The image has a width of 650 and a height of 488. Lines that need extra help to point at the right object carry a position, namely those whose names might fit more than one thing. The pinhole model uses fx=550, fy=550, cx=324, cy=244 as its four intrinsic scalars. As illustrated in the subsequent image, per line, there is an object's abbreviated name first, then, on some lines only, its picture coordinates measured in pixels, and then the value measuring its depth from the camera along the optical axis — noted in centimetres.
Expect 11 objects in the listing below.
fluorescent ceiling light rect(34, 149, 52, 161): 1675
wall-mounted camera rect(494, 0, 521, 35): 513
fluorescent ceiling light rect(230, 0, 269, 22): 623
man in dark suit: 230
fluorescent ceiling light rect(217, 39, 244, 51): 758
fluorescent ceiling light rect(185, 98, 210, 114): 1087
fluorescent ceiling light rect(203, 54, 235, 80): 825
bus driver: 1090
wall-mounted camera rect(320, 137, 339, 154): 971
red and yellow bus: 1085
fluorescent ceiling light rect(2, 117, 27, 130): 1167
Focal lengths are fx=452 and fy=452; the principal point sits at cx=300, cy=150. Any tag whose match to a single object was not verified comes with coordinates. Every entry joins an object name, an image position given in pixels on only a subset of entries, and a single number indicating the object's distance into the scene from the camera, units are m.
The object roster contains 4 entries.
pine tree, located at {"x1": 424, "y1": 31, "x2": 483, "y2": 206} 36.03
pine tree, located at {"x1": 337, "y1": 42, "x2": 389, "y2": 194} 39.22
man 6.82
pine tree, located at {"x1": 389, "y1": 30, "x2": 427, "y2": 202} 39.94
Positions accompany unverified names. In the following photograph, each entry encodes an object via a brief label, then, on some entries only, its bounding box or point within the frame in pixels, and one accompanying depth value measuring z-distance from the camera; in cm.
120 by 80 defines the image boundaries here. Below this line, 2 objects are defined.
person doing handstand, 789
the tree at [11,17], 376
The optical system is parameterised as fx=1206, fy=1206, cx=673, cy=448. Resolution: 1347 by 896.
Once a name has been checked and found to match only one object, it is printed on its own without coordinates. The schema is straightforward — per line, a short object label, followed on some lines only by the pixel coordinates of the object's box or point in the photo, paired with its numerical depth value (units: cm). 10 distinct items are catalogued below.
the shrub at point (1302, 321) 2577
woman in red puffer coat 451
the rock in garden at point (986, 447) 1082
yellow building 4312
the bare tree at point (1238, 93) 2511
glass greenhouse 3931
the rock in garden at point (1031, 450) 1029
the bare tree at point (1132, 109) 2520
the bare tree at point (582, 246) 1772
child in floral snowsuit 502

Exercise aim: Set down, unchanged, only those lines above that fall between the line with "fluorescent ceiling light rect(217, 39, 244, 51): 758" and the line with "the bare tree at point (582, 246) 1772", the two end lines included.

Written response:
fluorescent ceiling light rect(217, 39, 244, 51): 758
fluorescent ceiling light rect(185, 98, 210, 114): 1087
fluorescent ceiling light rect(203, 54, 235, 80): 825
bus driver: 1090
wall-mounted camera rect(320, 137, 339, 154): 971
red and yellow bus: 1085
fluorescent ceiling light rect(2, 117, 27, 130): 1167
Focal lengths are fx=452 and fy=452; the principal point sits at cx=300, cy=150. Any tag whose match to a single object was not verified comes with coordinates. Every entry joins an object name, an image position given in pixels on only a subset of entries, and a single number indicating the object's distance into the scene from the camera, units are m.
The object roster contains 4 entries.
pine tree, located at {"x1": 424, "y1": 31, "x2": 483, "y2": 206} 36.03
pine tree, located at {"x1": 337, "y1": 42, "x2": 389, "y2": 194} 39.22
man 6.82
pine tree, located at {"x1": 389, "y1": 30, "x2": 427, "y2": 202} 39.94
Positions accompany unverified names. In the following photograph, each entry encodes an object via a brief label, then, on some entries only, its bounding box or point within the frame in pixels, and one accompanying depth value measuring z-distance from the camera; in cm.
120 by 80 defines the image boundaries here. Below this line, 2 objects are defined.
person doing handstand, 789
the tree at [11,17], 376
The optical system is parameterised as fx=1206, fy=1206, cx=673, cy=448. Resolution: 1347 by 896.
Once a name has been checked and found to match only one object, it is printed on its own without coordinates. The schema is straightforward — per line, a short object label, followed on some lines only by the pixel coordinates of the object's box or point in the photo, paired with its numerical depth value (units: cm). 10 distinct items are catalogued below.
the shrub at point (1302, 321) 2577
woman in red puffer coat 451
the rock in garden at point (986, 447) 1082
yellow building 4312
the bare tree at point (1238, 93) 2511
glass greenhouse 3931
the rock in garden at point (1031, 450) 1029
the bare tree at point (1132, 109) 2520
the bare tree at point (582, 246) 1772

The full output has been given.